Joanna Stalnaker, the Paul Brooke Program Chair for Literature Humanities

Stalnaker introduced the Contemporary Core requirement to Lit Hum, assigning a modern work to be read in the fall term that complements the ancient texts being taught during that time. “One of the concerns around Lit Hum was that you have an entire term devoted exclusively to ancient Greek and Roman works, then in the second term, you race through 2,000 years of literature,” Jackson says. “Joanna was sensitive to and mindful of the ways that can create exclusions on the syllabus.” In 2019, Stalnaker assigned Father Comes Home from the Wars by Suzan-Lori Parks, which responds to Black Lives Matter and racial justice in the United States, but also to Homer’s Odyssey. In 2020, Citizen: An American Lyric, by Claudia Rankine SOA’93, was added to students’ summer reading.

“I love Literature Humanities and I love (almost!) all the works on the syllabus. Teaching the course over the last 20 years and chairing it for the last three has been my true education,” Stalnaker says. “But for Lit Hum to remain vital, it must be subject to critical scrutiny. Literary canons are not set in stone: They are, and should be, sites of debate and critique. I welcome the critical energy that instructors and students alike have been bringing in recent years to the collective enterprise.”

The new Core chairs will assume their roles on July 1. Kathy Eden, the Chavkin Family Professor of English Literature and a professor of classics, will be the interim chair of Lit Hum for one year; Joseph Howley, an associate professor of classics, will assume the role in July 2022. Carole Rovane, the Violin Family Professor of Philosophy, will be the new chair of CC; and Zoë Strother, the Riggio Professor of African Art, will chair Art Hum. (David Helfand and Elaine Sisman will remain chairs for Frontiers of Science and Music Humanities, respectively.)

Jackson says the new chairs will set the intellectual agendas for their courses, mentor new instructors and graduate preceptors, and be part of a collective conversation about the overall purpose of the Core. There’s a real need for us to build bridges between these courses, so that students can see what the connections are,” Jackson says. “Questions about the content of the Core, the intellectual goals and frameworks, will continue to be big questions for the new chairs as part of an ongoing consideration of how we can make the curriculum even better and more vital.”

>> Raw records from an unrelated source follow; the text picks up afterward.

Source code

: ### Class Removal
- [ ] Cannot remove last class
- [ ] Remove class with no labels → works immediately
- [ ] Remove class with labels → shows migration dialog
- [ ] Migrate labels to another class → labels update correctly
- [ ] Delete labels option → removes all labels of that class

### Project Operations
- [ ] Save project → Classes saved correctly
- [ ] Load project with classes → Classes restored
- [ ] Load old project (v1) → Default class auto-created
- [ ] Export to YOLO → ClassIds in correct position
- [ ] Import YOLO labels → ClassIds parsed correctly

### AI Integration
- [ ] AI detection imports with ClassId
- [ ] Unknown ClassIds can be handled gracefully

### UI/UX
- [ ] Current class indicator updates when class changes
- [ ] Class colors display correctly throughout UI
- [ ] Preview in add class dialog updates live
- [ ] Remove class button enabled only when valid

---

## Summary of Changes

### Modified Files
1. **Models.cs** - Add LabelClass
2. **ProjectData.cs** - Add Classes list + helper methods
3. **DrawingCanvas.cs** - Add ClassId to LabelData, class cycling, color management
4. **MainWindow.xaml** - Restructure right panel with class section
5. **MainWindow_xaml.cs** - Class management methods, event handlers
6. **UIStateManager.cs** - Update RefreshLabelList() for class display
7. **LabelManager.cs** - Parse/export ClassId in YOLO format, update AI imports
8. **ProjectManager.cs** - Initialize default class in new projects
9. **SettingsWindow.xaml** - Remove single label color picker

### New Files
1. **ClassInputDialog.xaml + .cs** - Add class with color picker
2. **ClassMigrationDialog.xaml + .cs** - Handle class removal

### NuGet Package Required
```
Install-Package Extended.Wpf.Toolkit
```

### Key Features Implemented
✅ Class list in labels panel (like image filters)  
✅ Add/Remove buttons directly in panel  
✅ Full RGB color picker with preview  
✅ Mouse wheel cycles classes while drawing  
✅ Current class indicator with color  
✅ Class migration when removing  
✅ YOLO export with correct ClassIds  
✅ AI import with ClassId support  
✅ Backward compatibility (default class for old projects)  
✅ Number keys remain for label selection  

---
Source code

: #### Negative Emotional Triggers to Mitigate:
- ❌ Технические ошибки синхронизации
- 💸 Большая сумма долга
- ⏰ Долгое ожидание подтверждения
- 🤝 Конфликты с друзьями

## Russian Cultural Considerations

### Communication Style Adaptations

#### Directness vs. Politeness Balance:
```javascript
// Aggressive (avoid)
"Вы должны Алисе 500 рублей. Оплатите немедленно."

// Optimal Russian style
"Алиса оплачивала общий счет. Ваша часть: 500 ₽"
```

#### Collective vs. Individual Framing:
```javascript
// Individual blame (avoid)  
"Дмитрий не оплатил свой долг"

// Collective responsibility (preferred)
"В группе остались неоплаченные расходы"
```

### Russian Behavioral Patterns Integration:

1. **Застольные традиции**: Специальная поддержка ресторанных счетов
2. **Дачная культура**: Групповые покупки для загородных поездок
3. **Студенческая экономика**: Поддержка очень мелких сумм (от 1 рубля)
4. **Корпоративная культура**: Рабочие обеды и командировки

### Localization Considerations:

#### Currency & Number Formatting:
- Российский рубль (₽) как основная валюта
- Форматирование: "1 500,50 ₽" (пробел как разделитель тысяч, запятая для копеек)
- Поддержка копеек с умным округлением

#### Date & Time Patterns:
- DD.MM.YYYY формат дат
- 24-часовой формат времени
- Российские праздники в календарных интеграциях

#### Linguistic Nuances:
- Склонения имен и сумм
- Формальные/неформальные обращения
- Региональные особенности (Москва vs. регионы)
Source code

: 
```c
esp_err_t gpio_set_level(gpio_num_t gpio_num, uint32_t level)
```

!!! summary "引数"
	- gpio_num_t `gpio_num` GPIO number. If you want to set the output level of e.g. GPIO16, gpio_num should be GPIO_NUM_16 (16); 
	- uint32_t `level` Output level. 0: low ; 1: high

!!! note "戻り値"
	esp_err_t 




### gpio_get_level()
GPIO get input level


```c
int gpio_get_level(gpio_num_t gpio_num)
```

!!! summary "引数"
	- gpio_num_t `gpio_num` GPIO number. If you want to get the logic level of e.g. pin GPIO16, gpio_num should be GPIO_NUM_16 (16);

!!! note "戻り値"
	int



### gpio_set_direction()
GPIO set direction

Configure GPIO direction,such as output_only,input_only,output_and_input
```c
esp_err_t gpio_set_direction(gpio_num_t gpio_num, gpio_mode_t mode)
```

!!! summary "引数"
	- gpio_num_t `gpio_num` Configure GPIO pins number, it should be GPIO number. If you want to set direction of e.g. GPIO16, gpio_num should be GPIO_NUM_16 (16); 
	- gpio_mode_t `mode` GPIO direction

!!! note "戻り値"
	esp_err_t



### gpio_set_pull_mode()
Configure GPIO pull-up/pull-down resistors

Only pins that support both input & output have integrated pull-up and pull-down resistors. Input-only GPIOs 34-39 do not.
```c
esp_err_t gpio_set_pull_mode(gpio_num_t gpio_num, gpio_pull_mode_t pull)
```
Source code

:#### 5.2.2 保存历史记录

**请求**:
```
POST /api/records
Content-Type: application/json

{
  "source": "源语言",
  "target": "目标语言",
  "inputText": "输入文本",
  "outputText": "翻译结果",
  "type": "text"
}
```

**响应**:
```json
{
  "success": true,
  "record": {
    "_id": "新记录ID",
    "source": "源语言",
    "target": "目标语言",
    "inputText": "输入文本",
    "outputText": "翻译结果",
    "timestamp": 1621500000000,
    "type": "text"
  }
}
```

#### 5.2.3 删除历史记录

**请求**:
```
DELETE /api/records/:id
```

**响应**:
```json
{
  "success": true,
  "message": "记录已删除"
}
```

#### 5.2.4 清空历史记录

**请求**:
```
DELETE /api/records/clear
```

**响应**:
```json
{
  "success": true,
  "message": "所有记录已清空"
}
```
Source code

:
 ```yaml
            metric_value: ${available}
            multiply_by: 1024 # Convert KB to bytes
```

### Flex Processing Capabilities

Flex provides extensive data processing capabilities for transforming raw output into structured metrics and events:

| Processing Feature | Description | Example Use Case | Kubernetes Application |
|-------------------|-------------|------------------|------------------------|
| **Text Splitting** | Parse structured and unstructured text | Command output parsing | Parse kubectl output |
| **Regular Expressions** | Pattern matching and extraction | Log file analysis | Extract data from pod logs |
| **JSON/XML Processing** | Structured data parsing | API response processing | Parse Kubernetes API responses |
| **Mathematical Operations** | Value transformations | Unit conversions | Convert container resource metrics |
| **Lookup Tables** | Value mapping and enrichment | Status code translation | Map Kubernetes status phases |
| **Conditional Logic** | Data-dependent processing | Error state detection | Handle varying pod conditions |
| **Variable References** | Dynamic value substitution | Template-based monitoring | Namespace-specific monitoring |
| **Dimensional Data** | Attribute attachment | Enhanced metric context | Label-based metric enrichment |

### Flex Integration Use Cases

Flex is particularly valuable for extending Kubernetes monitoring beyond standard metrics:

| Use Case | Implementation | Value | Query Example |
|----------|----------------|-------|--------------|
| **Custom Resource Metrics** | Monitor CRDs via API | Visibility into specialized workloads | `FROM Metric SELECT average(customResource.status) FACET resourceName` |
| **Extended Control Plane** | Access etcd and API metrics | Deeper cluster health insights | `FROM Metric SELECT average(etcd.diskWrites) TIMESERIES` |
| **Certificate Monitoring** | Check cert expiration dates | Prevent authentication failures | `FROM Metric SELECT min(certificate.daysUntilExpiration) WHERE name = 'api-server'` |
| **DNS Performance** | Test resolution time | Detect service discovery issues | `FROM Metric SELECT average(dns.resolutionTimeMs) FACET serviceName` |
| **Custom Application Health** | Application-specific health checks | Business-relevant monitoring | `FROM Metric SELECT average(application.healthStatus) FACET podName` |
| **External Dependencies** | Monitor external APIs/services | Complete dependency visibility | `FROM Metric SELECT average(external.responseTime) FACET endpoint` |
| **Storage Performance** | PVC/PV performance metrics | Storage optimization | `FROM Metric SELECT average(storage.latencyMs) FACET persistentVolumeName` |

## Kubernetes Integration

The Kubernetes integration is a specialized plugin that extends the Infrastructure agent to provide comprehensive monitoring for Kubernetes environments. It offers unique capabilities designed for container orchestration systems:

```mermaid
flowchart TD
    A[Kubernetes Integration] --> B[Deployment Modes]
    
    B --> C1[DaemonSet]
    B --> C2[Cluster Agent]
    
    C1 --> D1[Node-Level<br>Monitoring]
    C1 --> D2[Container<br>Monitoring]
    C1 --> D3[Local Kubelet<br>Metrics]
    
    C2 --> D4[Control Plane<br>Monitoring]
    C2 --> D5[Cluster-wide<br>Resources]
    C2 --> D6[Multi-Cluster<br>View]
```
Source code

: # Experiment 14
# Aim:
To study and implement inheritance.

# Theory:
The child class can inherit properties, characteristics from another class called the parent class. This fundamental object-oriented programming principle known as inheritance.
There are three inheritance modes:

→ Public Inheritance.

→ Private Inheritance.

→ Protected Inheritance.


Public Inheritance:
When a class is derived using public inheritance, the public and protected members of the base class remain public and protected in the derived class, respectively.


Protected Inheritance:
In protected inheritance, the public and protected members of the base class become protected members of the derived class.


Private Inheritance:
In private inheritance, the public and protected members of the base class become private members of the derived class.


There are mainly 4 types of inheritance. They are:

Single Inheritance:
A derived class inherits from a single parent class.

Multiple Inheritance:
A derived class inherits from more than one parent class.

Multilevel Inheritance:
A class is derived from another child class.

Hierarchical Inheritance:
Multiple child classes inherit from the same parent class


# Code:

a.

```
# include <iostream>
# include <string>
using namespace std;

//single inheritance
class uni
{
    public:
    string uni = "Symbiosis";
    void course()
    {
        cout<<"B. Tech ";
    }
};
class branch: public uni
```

The chairs will also be involved with the Committee for the Second Century of the Core, a diverse, multi-generational group of College leaders, alumni and students. The committee has had four meetings over the last six months; Jackson expects their recommendations will be forthcoming. “We’re really bringing the Core into the 21st century and drawing out what is most exciting and important about it, which is the ways in which it prepares students to think about the contemporary world,” he says.